◆ HOW TO COMPLETE THIS TASK: Copy out the entire listing below exactly, but without its pictures.

◆ EXERCISE INPUT:
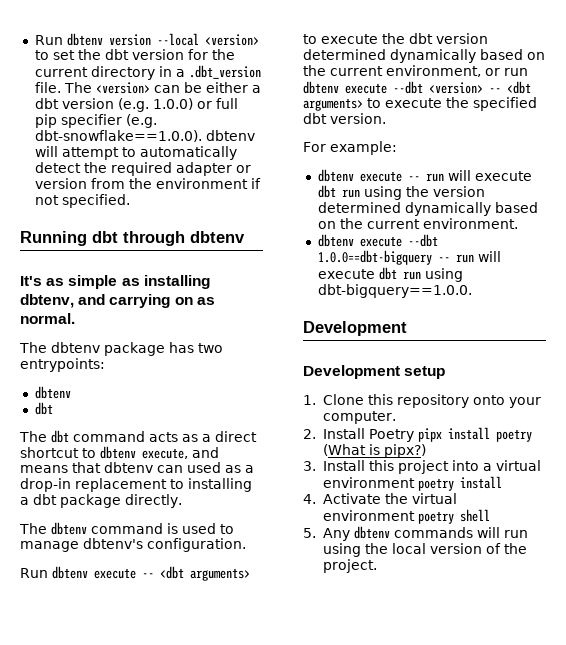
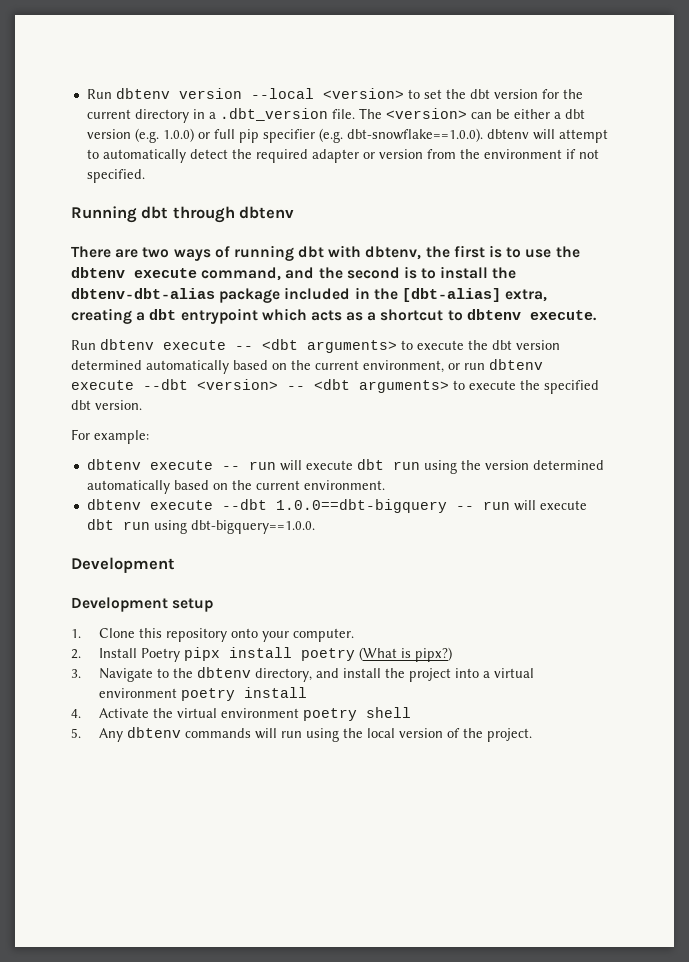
[20,275,210,289] [20,294,215,308] [20,313,75,324] [19,342,223,356] [20,358,105,372] [34,386,71,399] [34,402,53,415] [19,430,145,443] It's as simple as installing dbtenv, and carrying on as normal. // The dbtenv package has two entrypoints: // dbtenv // dbt // The dbt command -> [71,245,580,261] [71,266,517,281] [71,287,548,303] [71,308,307,324] There are two ways of running dbt with dbtenv, the first is to use the dbtenv execute command, and the second is to install the dbtenv-dbt-alias package included in the [dbt-alias] extra, creating a dbt entrypoint which
[215,431,257,442] direct -> (377, 316) none
[142,447,219,459] [20,462,254,473] [20,478,252,492] [20,494,182,508] [19,522,234,535] [20,538,246,552] execute, and means that dbtenv can used as a drop-in replacement to installing a dbt package directly. // The dbtenv command is used to manage dbtenv's configuration. -> [529,310,596,321] execute.
[390,49,476,63] dynamically -> [146,360,229,374] automatically
[404,202,491,216] dynamically -> [86,480,170,494] automatically
[323,460,395,471] Install this -> [98,667,405,682] Navigate to the dbtenv directory, and install the

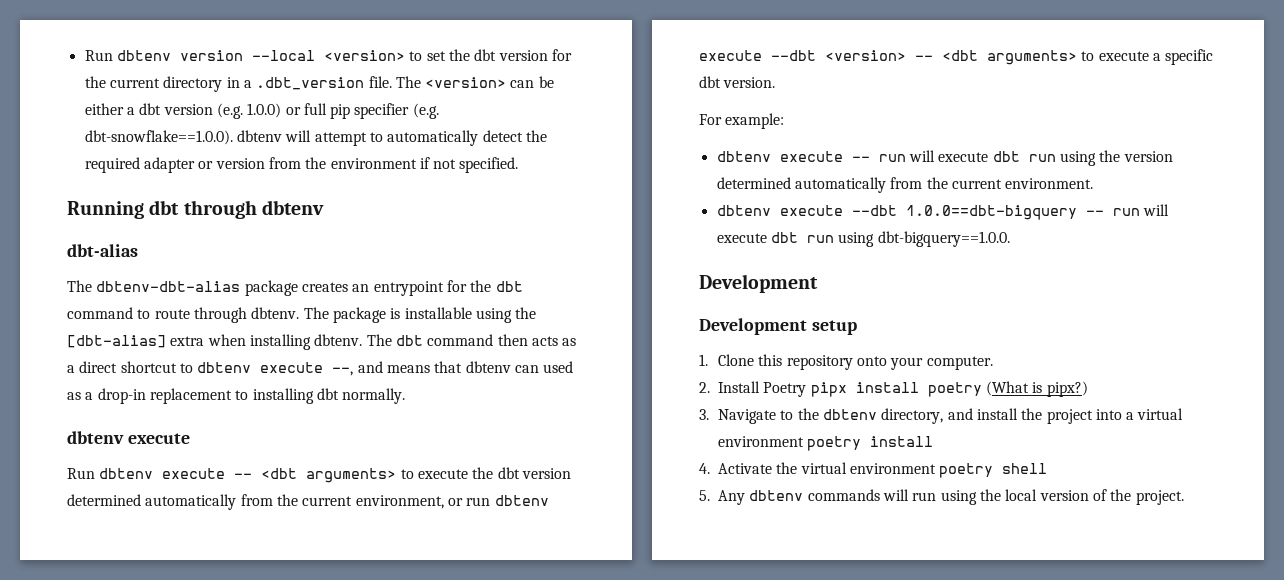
[71,245,580,261] [71,266,517,281] [71,287,548,303] [71,308,307,324] There are two ways of running dbt with dbtenv, the first is to use the dbtenv execute command, and the second is to install the dbtenv-dbt-alias package included in the [dbt-alias] extra, creating a dbt entrypoint which -> [67,244,138,257] [67,280,523,296] [67,307,537,323] [67,334,528,350] dbt-alias // The dbtenv-dbt-alias package creates an entrypoint for the dbt command to route through dbtenv. The package is installable using the [dbt-alias] extra when installing dbtenv. The dbt command then
(377, 316) none -> [79,361,118,373] direct
[529,310,596,321] execute. -> [260,361,574,376] [67,388,406,404] [67,431,190,444] execute --, and means that dbtenv can used as a drop-in replacement to installing dbt normally. // dbtenv execute
[233,360,287,370] based on -> [240,494,273,506] from
[520,380,599,394] the specified -> [1152,49,1214,65] a specific
[173,480,228,490] based on -> [890,177,923,189] from

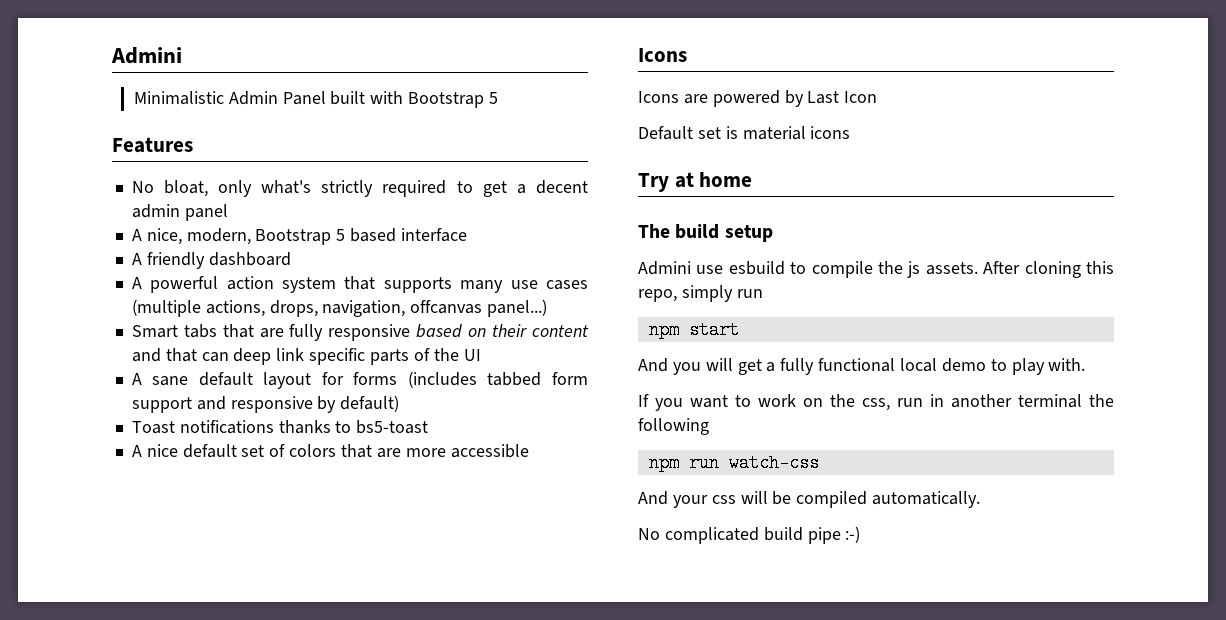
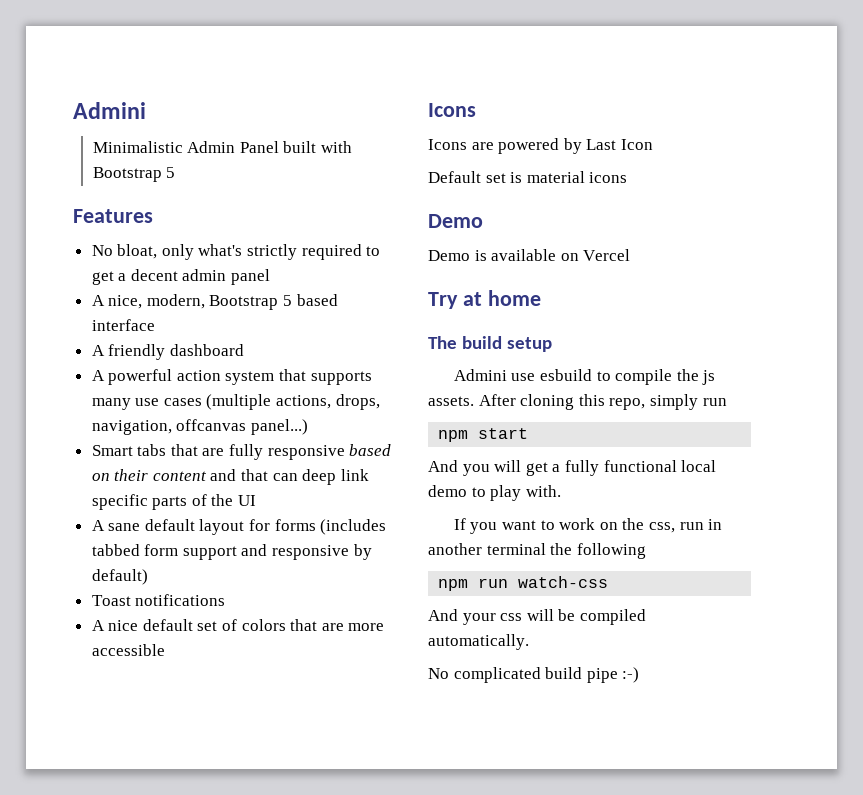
[278,420,429,434] thanks to bs5-toast -> (226, 600) none
(851, 132) none -> [428,214,483,228] [428,249,631,261] // Demo // Demo is available on Vercel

◆ RESPONSE TO THIS EXERCISE:
[20,275,210,289] [20,294,215,308] [20,313,75,324] [19,342,223,356] [20,358,105,372] [34,386,71,399] [34,402,53,415] [19,430,145,443] It's as simple as installing dbtenv, and carrying on as normal. // The dbtenv package has two entrypoints: // dbtenv // dbt // The dbt command -> [71,245,580,261] [71,266,517,281] [71,287,548,303] [71,308,307,324] There are two ways of running dbt with dbtenv, the first is to use the dbtenv execute command, and the second is to install the dbtenv-dbt-alias package included in the [dbt-alias] extra, creating a dbt entrypoint which
[215,431,257,442] direct -> (377, 316) none
[142,447,219,459] [20,462,254,473] [20,478,252,492] [20,494,182,508] [19,522,234,535] [20,538,246,552] execute, and means that dbtenv can used as a drop-in replacement to installing a dbt package directly. // The dbtenv command is used to manage dbtenv's configuration. -> [529,310,596,321] execute.
[390,49,476,63] dynamically -> [146,360,229,374] automatically
[404,202,491,216] dynamically -> [86,480,170,494] automatically
[323,460,395,471] Install this -> [98,667,405,682] Navigate to the dbtenv directory, and install the

[71,245,580,261] [71,266,517,281] [71,287,548,303] [71,308,307,324] There are two ways of running dbt with dbtenv, the first is to use the dbtenv execute command, and the second is to install the dbtenv-dbt-alias package included in the [dbt-alias] extra, creating a dbt entrypoint which -> [67,244,138,257] [67,280,523,296] [67,307,537,323] [67,334,528,350] dbt-alias // The dbtenv-dbt-alias package creates an entrypoint for the dbt command to route through dbtenv. The package is installable using the [dbt-alias] extra when installing dbtenv. The dbt command then
(377, 316) none -> [79,361,118,373] direct
[529,310,596,321] execute. -> [260,361,574,376] [67,388,406,404] [67,431,190,444] execute --, and means that dbtenv can used as a drop-in replacement to installing dbt normally. // dbtenv execute
[233,360,287,370] based on -> [240,494,273,506] from
[520,380,599,394] the specified -> [1152,49,1214,65] a specific
[173,480,228,490] based on -> [890,177,923,189] from

[278,420,429,434] thanks to bs5-toast -> (226, 600) none
(851, 132) none -> [428,214,483,228] [428,249,631,261] // Demo // Demo is available on Vercel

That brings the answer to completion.